Objective 1: Put the dried plant sheet entries between the lines holding "catalogue / barcode: US 3468709" and "collectors: C. L. Lundell", inclusive, into a two-column CSV with the columns field and value. Write one row per entry, with each part in its own quoted field and any line breaks replaced by spaces.
•••
Two other key components include faulty device detection and device health monitoring. DAOS handles storing NVMe SSD health data, including raw NVMe device health as well as I/O error and checksum errors counters. If and when an I/O error occurs, an event notification will be sent to the console to notify the administrator. Management utility commands are also available for administrators to query all NVMe device health stats to gauge the general health of the system. DAOS currently only supports manual faulty device events, with future work including auto-detection upon configurable faulty criteria. This would involve an administrator manually setting the device state of an NVMe SSD to FAULTY using the management utility, which will trigger the appropriate rebuild of data and exclusion of the faulty device from the system. Reintegration and hotplug of NVMe SSDs are not currently supported in DAOS 1.0 but will be a part of a future release.
Access to DAOS data is controlled through a simple identity based access control mechanism specified on a per pool basis. The access credentials for a DAOS client process are determined by the agent running on the compute node. This credential is validated against the Access Control List present on the DAOS server to determine the level of access granted to a specific user. The ACL mechanism support access permissions on an individual and group basis as well as a mechanism for supporting fall through users. As of DAOS 1.0, the set of permissions on a pool are very simple but will be extended when container-based ACLs are introduced in a future version.
Securing the transport of data and authorizing actions by components make up the backbone of the security model used in the DAOS control plane. All control plane components communicate with each other using mutual TLS authentication (mTLS) backed by certificates signed by a per cluster certificate authority. In addition to securing, the communications between components, certificates are also used to authenticate the various components and ensure that requests only come from components who are authorized to perform those actions. Certificates are also used to secure the administrative interface to the cluster, ensuring only admins with the proper credentials can perform administrative actions.
•••
Objective 2: Write what comes next in the text on DAOS storage and security, starting after its last sentence.

Stored records:
•••
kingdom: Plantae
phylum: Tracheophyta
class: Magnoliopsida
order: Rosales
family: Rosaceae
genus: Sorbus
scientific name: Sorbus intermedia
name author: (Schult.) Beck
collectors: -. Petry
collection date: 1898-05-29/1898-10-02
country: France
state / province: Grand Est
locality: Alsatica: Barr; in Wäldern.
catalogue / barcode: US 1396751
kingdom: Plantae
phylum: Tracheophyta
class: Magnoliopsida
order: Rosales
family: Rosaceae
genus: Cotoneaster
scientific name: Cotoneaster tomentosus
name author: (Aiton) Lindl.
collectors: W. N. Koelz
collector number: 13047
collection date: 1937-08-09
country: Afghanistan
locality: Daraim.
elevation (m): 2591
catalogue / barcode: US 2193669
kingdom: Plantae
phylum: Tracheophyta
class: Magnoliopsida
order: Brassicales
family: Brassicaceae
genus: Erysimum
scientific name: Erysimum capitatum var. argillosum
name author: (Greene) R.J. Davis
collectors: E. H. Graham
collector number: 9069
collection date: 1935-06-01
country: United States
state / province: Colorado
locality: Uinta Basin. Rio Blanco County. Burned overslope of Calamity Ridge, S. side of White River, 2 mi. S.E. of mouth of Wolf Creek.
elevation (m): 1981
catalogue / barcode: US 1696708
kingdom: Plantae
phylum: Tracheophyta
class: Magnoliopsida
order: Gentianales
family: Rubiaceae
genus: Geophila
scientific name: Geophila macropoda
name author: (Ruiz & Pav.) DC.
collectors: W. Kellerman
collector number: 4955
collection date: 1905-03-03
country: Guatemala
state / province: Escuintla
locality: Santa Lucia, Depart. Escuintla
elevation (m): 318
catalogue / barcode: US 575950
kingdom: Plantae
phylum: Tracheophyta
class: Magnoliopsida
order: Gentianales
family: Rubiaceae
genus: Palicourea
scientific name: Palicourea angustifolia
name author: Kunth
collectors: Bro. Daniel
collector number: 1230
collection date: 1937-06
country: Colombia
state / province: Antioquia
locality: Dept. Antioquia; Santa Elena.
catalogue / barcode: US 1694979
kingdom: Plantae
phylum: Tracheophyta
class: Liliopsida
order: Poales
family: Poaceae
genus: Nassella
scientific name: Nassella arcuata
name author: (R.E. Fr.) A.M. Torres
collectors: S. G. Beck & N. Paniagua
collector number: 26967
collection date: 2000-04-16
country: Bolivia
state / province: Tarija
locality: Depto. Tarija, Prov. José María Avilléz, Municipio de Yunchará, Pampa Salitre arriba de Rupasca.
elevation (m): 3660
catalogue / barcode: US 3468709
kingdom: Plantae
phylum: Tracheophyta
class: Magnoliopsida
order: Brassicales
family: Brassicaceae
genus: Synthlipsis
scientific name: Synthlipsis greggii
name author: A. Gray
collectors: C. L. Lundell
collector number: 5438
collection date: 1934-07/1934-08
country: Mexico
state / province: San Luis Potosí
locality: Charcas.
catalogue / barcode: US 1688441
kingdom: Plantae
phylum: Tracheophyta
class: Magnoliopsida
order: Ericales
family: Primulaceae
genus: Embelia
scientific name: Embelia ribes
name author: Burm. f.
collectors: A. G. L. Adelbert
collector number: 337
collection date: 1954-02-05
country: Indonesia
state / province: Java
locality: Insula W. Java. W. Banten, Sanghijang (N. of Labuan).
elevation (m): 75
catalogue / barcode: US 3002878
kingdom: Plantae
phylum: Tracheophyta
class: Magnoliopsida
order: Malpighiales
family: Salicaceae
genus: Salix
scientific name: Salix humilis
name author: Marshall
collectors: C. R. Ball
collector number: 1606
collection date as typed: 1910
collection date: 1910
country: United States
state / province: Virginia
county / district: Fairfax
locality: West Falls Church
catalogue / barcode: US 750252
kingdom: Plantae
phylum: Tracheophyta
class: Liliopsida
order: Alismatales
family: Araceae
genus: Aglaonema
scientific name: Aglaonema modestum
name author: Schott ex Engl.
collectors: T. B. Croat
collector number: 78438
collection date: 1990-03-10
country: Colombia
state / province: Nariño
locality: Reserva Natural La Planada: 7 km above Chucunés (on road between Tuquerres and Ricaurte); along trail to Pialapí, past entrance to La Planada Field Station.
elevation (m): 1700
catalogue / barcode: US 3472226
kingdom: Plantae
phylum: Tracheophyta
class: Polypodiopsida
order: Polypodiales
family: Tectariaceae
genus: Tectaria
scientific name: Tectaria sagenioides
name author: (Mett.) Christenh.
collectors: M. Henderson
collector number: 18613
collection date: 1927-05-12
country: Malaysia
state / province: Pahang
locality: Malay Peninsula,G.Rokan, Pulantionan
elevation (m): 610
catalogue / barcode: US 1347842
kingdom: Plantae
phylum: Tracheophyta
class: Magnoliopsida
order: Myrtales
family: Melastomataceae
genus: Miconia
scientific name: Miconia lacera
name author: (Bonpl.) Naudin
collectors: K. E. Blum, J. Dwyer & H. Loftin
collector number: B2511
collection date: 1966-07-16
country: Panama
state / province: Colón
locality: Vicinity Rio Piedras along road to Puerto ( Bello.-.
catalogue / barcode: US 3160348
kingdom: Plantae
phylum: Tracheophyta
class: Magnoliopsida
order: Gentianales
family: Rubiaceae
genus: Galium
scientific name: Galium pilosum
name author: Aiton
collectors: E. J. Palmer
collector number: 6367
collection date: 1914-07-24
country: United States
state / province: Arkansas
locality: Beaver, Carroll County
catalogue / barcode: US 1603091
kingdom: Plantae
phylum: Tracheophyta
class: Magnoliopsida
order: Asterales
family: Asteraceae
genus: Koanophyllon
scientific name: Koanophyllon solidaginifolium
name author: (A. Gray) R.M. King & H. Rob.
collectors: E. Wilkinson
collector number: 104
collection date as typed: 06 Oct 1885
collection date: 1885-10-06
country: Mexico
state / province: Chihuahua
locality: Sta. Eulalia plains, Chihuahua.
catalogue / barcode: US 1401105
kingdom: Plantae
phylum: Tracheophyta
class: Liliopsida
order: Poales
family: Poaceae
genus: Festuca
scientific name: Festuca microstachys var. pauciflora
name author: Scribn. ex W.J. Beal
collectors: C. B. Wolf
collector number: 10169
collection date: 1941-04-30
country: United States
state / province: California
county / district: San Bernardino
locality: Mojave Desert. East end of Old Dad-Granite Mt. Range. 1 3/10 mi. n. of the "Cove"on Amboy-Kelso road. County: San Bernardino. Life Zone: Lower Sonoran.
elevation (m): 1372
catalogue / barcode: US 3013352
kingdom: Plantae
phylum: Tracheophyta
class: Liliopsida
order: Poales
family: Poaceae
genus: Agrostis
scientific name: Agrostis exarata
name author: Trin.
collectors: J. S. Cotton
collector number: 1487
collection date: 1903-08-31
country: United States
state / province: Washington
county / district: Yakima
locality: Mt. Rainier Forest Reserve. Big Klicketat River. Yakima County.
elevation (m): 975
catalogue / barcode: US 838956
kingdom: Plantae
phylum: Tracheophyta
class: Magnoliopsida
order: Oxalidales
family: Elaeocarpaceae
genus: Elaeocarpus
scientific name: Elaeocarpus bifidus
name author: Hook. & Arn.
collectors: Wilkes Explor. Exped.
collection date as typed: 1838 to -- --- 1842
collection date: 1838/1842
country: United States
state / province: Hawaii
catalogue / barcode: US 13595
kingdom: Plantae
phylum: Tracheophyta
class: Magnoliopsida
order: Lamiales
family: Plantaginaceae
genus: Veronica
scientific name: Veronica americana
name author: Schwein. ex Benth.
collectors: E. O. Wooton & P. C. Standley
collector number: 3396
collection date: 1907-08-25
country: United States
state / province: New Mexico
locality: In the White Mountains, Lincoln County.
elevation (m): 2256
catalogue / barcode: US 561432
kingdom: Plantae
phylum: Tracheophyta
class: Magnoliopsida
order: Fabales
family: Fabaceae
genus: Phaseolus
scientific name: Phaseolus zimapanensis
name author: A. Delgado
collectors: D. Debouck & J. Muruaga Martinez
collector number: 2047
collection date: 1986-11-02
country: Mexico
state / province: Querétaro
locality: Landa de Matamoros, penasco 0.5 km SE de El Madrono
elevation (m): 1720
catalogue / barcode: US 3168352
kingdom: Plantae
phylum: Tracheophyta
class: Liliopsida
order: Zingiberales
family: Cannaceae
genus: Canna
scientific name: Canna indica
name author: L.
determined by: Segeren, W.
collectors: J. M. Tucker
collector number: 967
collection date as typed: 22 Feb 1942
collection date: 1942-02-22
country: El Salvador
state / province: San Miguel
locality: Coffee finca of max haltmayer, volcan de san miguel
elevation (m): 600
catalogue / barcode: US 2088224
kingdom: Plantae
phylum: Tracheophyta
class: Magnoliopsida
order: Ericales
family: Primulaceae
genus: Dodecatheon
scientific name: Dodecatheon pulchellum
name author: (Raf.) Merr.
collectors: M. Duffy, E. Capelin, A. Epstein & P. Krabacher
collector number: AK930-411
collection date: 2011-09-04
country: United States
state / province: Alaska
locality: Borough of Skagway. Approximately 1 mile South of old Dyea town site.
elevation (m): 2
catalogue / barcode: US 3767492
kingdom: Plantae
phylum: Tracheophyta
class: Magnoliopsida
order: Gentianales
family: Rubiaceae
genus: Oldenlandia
•••
Reply 1:
field,value
"catalogue / barcode:","US 3468709"
"kingdom:","Plantae"
"phylum:","Tracheophyta"
"class:","Magnoliopsida"
"order:","Brassicales"
"family:","Brassicaceae"
"genus:","Synthlipsis"
"scientific name:","Synthlipsis greggii"
"name author:","A. Gray"
"collectors:","C. L. Lundell"

Reply 2:
Unified Namespace (UNS) in DAOS via dfuse¶
Unified NameSpace (UNS) is the ability to create relationships linking paths in the namespace tree to other DAOS containers, allowing greater flexibility of use and new workflows. UNS entry points can be created that behave in a similar way to hard links or submounts, where an attempt to traverse the entry point via dfuse or DAOS aware tools will automatically and seamlessly follow the link to the specified container. UNS entry points are created by providing a path to the DAOS container create command, and can exist either within existing containers or at locations within the regular POSIX filesystem.
MPI-IO ROMIO Driver¶
The MPI standard includes specification for a low level IO interface for parallel access to files. The MPI-IO standard loosens some of the POSIX semantics that are not required for many applications and defines routines and methods for parallel access to files from processes in an MPI communicator. Several existing applications and other high level middleware IO libraries use the MPI-IO standard as a backend for data access. ROMIO is the de-facto MPI-IO implementation that is released with the MPICH library and is used by most MPI implementations to support the MPI-IO standard. ROMIO exposes an ADIO module interface for different backends. A DAOS backend was implemented as an alternative to the POSIX backend for direct user-space access to the DAOS storage stack through the MPI-IO interface. The DAOS ROMIO driver is distributed with the MPICH ROMIO source code.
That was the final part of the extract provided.